Tory calls for national summit to tackle mental health crisis
Toronto mayor says mental health-care responsibilities 'offloaded' to municipalities without funding
Canada's mental health crisis demands a national summit with representation from all levels of government, Toronto Mayor John Tory said Wednesday, claiming a lack of provincial and federal support is offloading responsibilities onto "ill-equipped" municipalities.
In a statement Wednesday morning, Tory called for a summit that would see mayors, ministers, premiers and the prime minister discuss how better to support people living with mental health and addictions challenges.
Coming out of the COVID-19 pandemic, Tory said the lack of spending on mental health is "painfully clear on the streets" of Canadian municipalities.
"This summit must be the moment we start treating mental health care as health care. That we clearly decide on who has responsibility to do what, and to get on with doing much more together," he said.
The mayor has routinely linked with issues of mental health support with recent random violent attacks on Toronto public transit. The city's transit system has seen three incidents in the past four days alone.
After a woman was stabbed to death during a random attack on a subway in mid-December, Tory said more mental health investments were required to ensure people in crisis had places to go other than the transit system.
"When the federal and provincial governments don't fully and adequately fund mental health care, the responsibility is offloaded to ill-equipped municipalities across Canada," he said in Wednesday's statement.
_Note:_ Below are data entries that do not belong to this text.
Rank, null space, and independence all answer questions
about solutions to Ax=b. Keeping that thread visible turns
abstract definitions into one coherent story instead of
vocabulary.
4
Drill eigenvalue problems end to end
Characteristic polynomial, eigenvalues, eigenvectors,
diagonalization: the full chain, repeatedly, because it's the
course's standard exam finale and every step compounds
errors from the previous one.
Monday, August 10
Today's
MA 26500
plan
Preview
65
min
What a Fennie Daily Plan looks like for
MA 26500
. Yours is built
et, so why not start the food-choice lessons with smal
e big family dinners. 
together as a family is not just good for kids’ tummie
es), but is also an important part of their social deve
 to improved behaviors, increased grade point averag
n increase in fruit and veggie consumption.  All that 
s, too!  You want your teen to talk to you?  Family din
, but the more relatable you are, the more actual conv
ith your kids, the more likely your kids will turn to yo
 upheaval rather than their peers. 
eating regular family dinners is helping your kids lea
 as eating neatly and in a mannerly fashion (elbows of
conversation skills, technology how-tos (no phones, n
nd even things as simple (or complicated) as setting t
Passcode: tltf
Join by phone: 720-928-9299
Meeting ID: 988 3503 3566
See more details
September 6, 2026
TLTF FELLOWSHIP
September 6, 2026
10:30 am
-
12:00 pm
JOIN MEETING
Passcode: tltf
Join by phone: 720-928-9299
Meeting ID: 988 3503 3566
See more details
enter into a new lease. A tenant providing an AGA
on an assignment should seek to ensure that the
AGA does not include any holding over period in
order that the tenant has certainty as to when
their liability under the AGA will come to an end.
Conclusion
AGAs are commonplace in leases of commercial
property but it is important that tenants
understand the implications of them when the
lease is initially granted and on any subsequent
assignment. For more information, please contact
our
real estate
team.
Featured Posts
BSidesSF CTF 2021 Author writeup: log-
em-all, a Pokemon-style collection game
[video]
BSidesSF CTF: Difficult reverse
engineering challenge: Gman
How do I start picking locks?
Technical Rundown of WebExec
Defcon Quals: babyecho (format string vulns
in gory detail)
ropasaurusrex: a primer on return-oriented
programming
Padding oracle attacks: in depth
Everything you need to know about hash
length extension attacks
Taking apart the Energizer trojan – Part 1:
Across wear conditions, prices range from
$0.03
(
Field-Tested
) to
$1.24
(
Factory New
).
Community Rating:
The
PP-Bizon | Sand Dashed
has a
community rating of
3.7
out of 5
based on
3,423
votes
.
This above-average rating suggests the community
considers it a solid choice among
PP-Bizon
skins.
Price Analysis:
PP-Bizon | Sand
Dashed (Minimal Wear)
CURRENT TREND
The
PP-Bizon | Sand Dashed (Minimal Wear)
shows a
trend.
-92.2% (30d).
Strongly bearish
"It is offloaded to our shelters, to our police services, to our transit systems, and to hospital emergency departments."
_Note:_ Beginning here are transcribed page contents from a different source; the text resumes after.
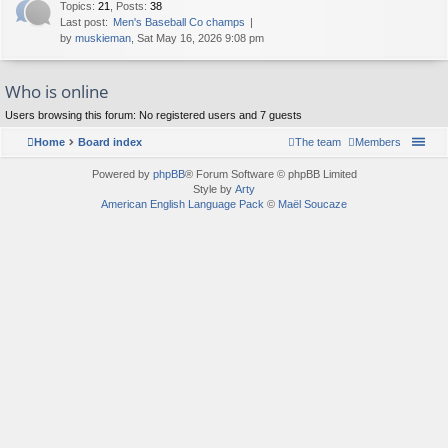
Topics
:
21
,
Posts
:
38
Last post:
Men's Baseball Co champs
by
muskieman
, Sat May 16, 2026 9:08 pm
Who is online
Users browsing this forum: No registered users and 7 guests
Home
Board index
The team
Members
Powered by
phpBB
® Forum Software © phpBB Limited
Style by
Arty
American English Language Pack
©
Maël Soucaze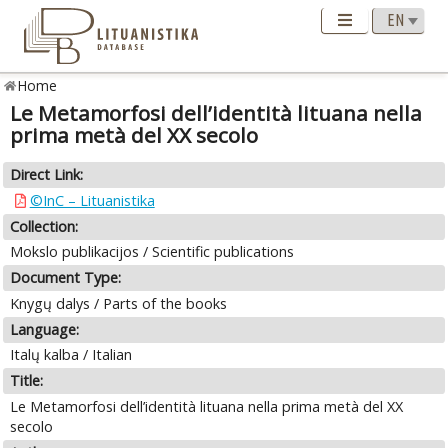
Home
Le Metamorfosi dell’identità lituana nella
prima metà del XX secolo
Direct Link:
©InC – Lituanistika
Collection:
Mokslo publikacijos / Scientific publications
Document Type:
Knygų dalys / Parts of the books
Language:
Italų kalba / Italian
Title:
Le Metamorfosi dell’identità lituana nella prima metà del XX
secolo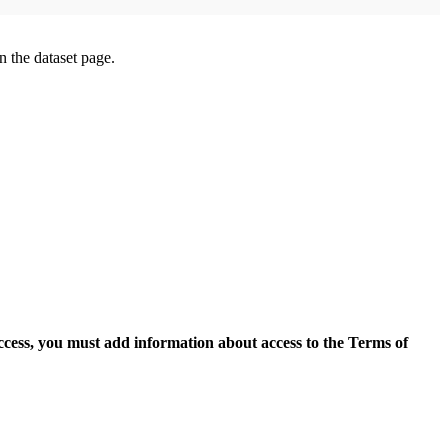
on the dataset page.
access, you must add information about access to the Terms of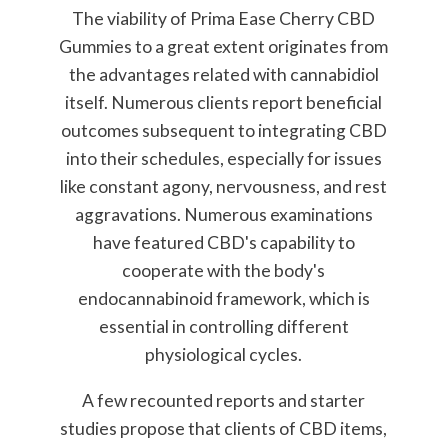
The viability of Prima Ease Cherry CBD
Gummies to a great extent originates from
the advantages related with cannabidiol
itself. Numerous clients report beneficial
outcomes subsequent to integrating CBD
into their schedules, especially for issues
like constant agony, nervousness, and rest
aggravations. Numerous examinations
have featured CBD's capability to
cooperate with the body's
endocannabinoid framework, which is
essential in controlling different
physiological cycles.
A few recounted reports and starter
studies propose that clients of CBD items,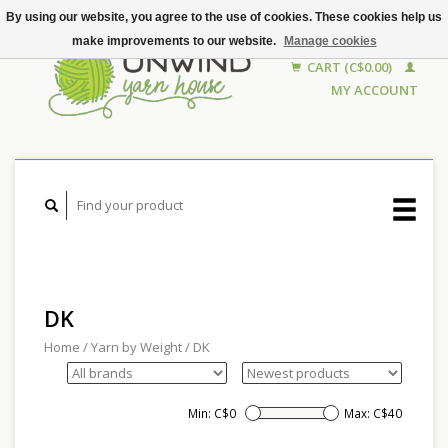
By using our website, you agree to the use of cookies. These cookies help us
make improvements to our website.
Manage cookies
CART (C$0.00)
MY ACCOUNT
DK
Home
/
Yarn by Weight
/
DK
Min: C$
0
Max: C$
40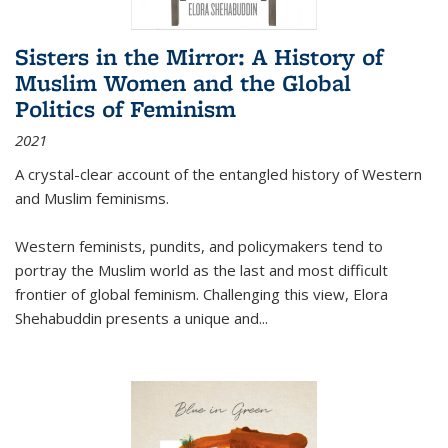
Sisters in the Mirror: A History of
Muslim Women and the Global
Politics of Feminism
2021
A crystal-clear account of the entangled history of Western
and Muslim feminisms.
Western feminists, pundits, and policymakers tend to
portray the Muslim world as the last and most difficult
frontier of global feminism. Challenging this view, Elora
Shehabuddin presents a unique and
...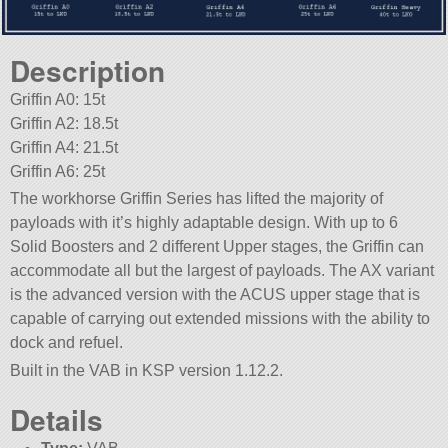
Description
Griffin A0: 15t
Griffin A2: 18.5t
Griffin A4: 21.5t
Griffin A6: 25t
The workhorse Griffin Series has lifted the majority of
payloads with it’s highly adaptable design. With up to 6
Solid Boosters and 2 different Upper stages, the Griffin can
accommodate all but the largest of payloads. The AX variant
is the advanced version with the ACUS upper stage that is
capable of carrying out extended missions with the ability to
dock and refuel.
Built in the VAB in KSP version 1.12.2.
Details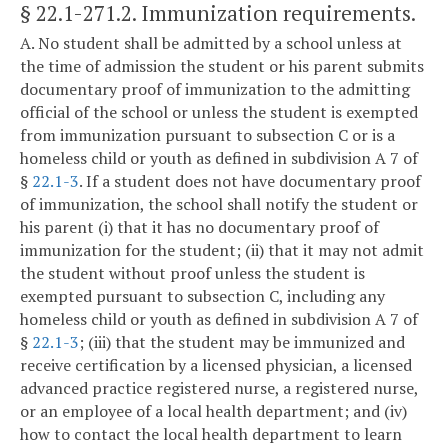
§ 22.1-271.2
. Immunization requirements.
A. No student shall be admitted by a school unless at
the time of admission the student or his parent submits
documentary proof of immunization to the admitting
official of the school or unless the student is exempted
from immunization pursuant to subsection C or is a
homeless child or youth as defined in subdivision A 7 of
§
22.1-3
. If a student does not have documentary proof
of immunization, the school shall notify the student or
his parent (i) that it has no documentary proof of
immunization for the student; (ii) that it may not admit
the student without proof unless the student is
exempted pursuant to subsection C, including any
homeless child or youth as defined in subdivision A 7 of
§
22.1-3
; (iii) that the student may be immunized and
receive certification by a licensed physician, a licensed
advanced practice registered nurse, a registered nurse,
or an employee of a local health department; and (iv)
how to contact the local health department to learn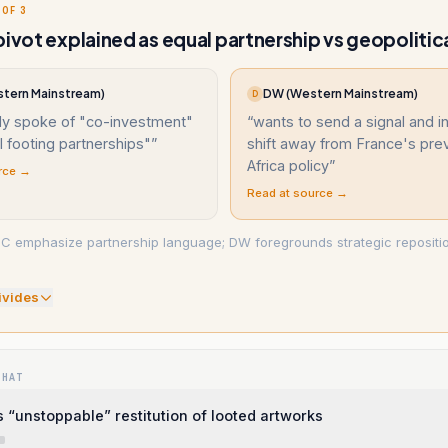
 OF 3
pivot explained as equal partnership vs geopolitica
tern Mainstream)
DW (Western Mainstream)
D
ly spoke of "co-investment"
“
wants to send a signal and in
 footing partnerships"
”
shift away from France's pre
Africa policy
”
rce →
Read at source →
C emphasize partnership language; DW foregrounds strategic repositio
.
ivide
s
WHAT
 “unstoppable” restitution of looted artworks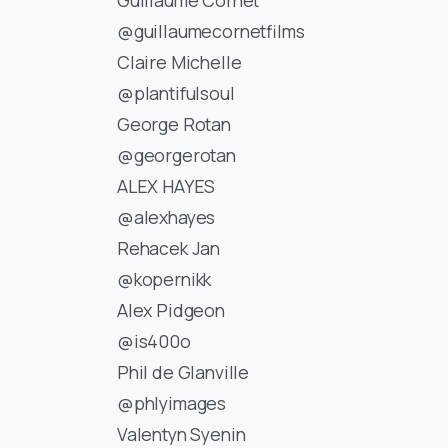
@guillaumecornetfilms
Claire Michelle
@plantifulsoul
George Rotan
@georgerotan
ALEX HAYES
@alexhayes
Rehacek Jan
@kopernikk
Alex Pidgeon
@is400o
Phil de Glanville
@phlyimages
Valentyn Syenin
Sarah Downey, the president and CEO of The Centre for Addiction and Mental Health in Toronto, says the hospital welcomes Tory's call.
"We need to meaningfully invest in a comprehensive system of supports including efforts in prevention to decrease the number of people who are getting ill in the first place," Downey wrote in a statement.
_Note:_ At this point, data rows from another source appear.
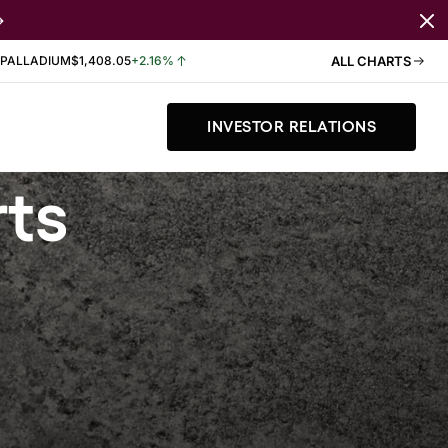
PALLADIUM
$1,408.05
+2.16%
ALL CHARTS
INVESTOR RELATIONS
rts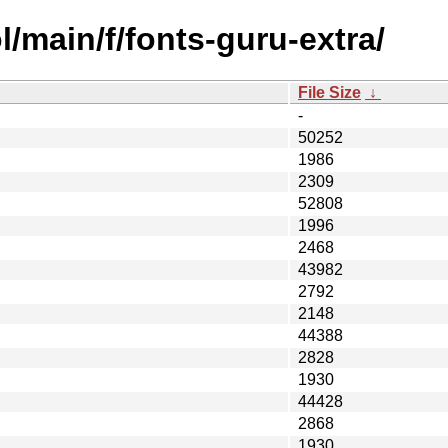
/main/f/fonts-guru-extra/
File Size
↓
-
50252
1986
2309
52808
1996
2468
43982
2792
2148
44388
2828
1930
44428
2868
1930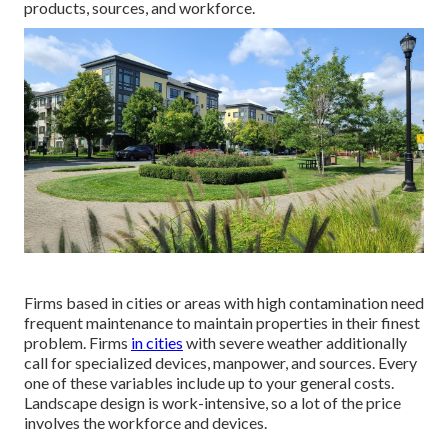
products, sources, and workforce.
Firms based in cities or areas with high contamination need
frequent maintenance to maintain properties in their finest
problem. Firms
in cities
with severe weather additionally
call for specialized devices, manpower, and sources. Every
one of these variables include up to your general costs.
Landscape design is work-intensive, so a lot of the price
involves the workforce and devices.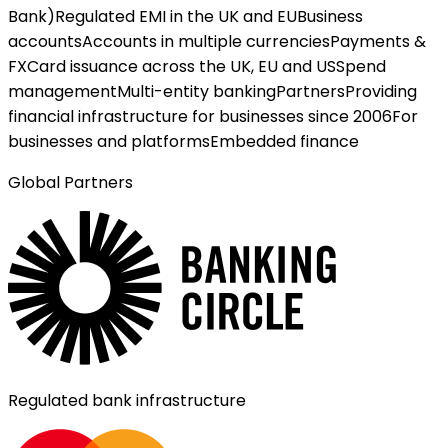
Bank)
Regulated EMI in the UK and EU
Business
accounts
Accounts in multiple currencies
Payments &
FX
Card issuance across the UK, EU and US
Spend
management
Multi-entity banking
Partners
Providing
financial infrastructure for businesses since 2006
For
businesses and platforms
Embedded finance
Global Partners
Regulated bank infrastructure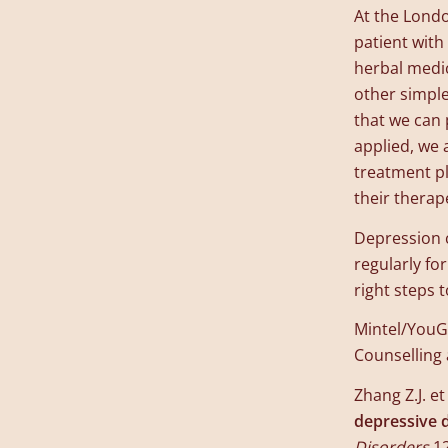
At the Londo
patient with
herbal medic
other simpl
that we can 
applied, we 
treatment pl
their therape
Depression c
regularly fo
right steps
Mintel/YouGo
Counselling
Zhang Z.J. et 
depressive d
Disorders
,1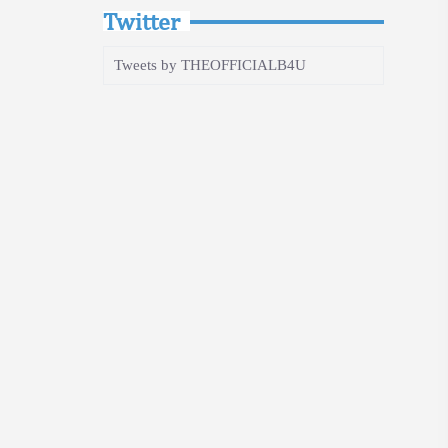
Twitter
Tweets by THEOFFICIALB4U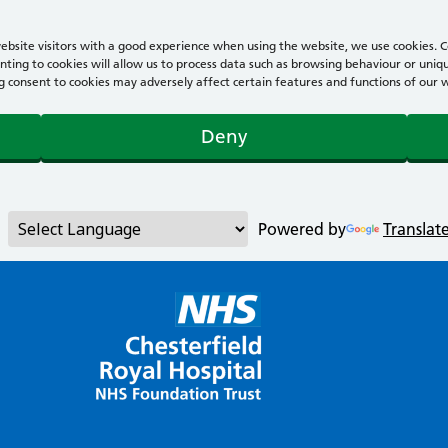
bsite visitors with a good experience when using the website, we use cookies. Co
ting to cookies will allow us to process data such as browsing behaviour or uniqu
consent to cookies may adversely affect certain features and functions of our webs
Deny
Powered by
Translat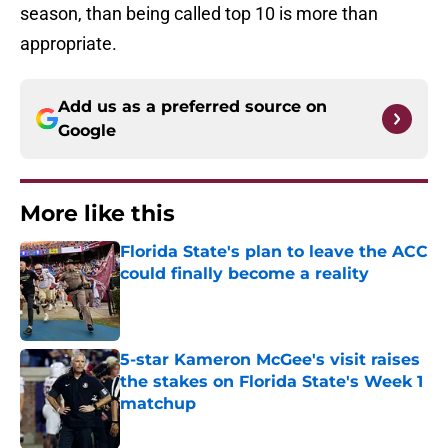
season, than being called top 10 is more than
appropriate.
Add us as a preferred source on
Google
More like this
Florida State's plan to leave the ACC
could finally become a reality
Published by on Invalid Date
5-star Kameron McGee's visit raises
the stakes on Florida State's Week 1
matchup
Published by on Invalid Date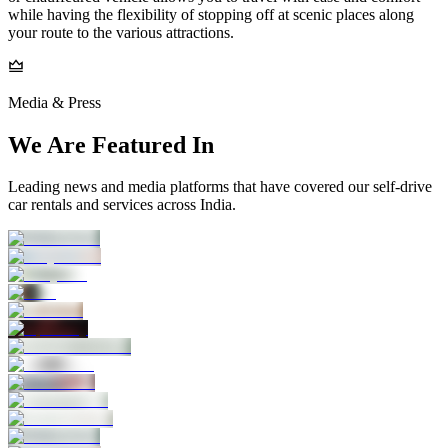
while having the flexibility of stopping off at scenic places along
your route to the various attractions.
Media & Press
We Are Featured In
Leading news and media platforms that have covered our self‑drive
car rentals and services across India.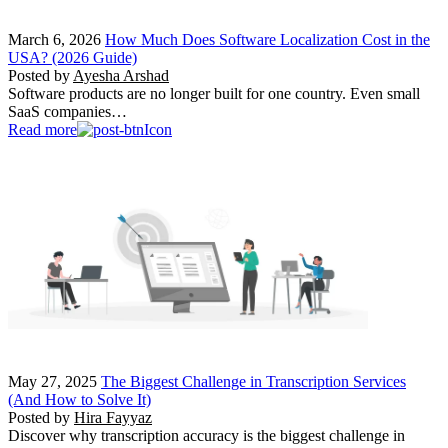
March 6, 2026
How Much Does Software Localization Cost in the
USA? (2026 Guide)
Posted by
Ayesha Arshad
Software products are no longer built for one country. Even small
SaaS companies…
Read more
May 27, 2025
The Biggest Challenge in Transcription Services
(And How to Solve It)
Posted by
Hira Fayyaz
Discover why transcription accuracy is the biggest challenge in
The mental health crisis was well underway before the pandemic, but only got worse during it, she says, adding the lack of available care and services in the sector is leaving too many people waiting too long for support.
"We can't afford to wait."
'More work needs to be done': health minister
Asked to respond to Tory's comments, Ontario Health Minister Sylvia Jones pointed to the province's investments in crisis response teams matching mental health professionals with police officers.
"There is no doubt more work needs to be done," said Jones at a news conference Wednesday morning. "And I am always willing to work with whether it is police forces or municipal governments."
The office of federal Mental Health and Addictions Minister Carolyn Bennett did not immediately respond to a request for comment.
The best evidence of the ongoing mental health crisis is issues related to substance abuse, Tory said, noting the thousands of people who have died from opioid overdoses.
Tory says he first made the proposal for a national mental health summit directly to Prime Minister Justin Trudeau in December.
"Three years ago, we confronted the COVID-19 pandemic and in that moment all governments worked together to help people and to help each other get through those tough times," Tory said in the statement.
"Now we are facing a mental health crisis that requires that same level of dedication, co-operation and commitment."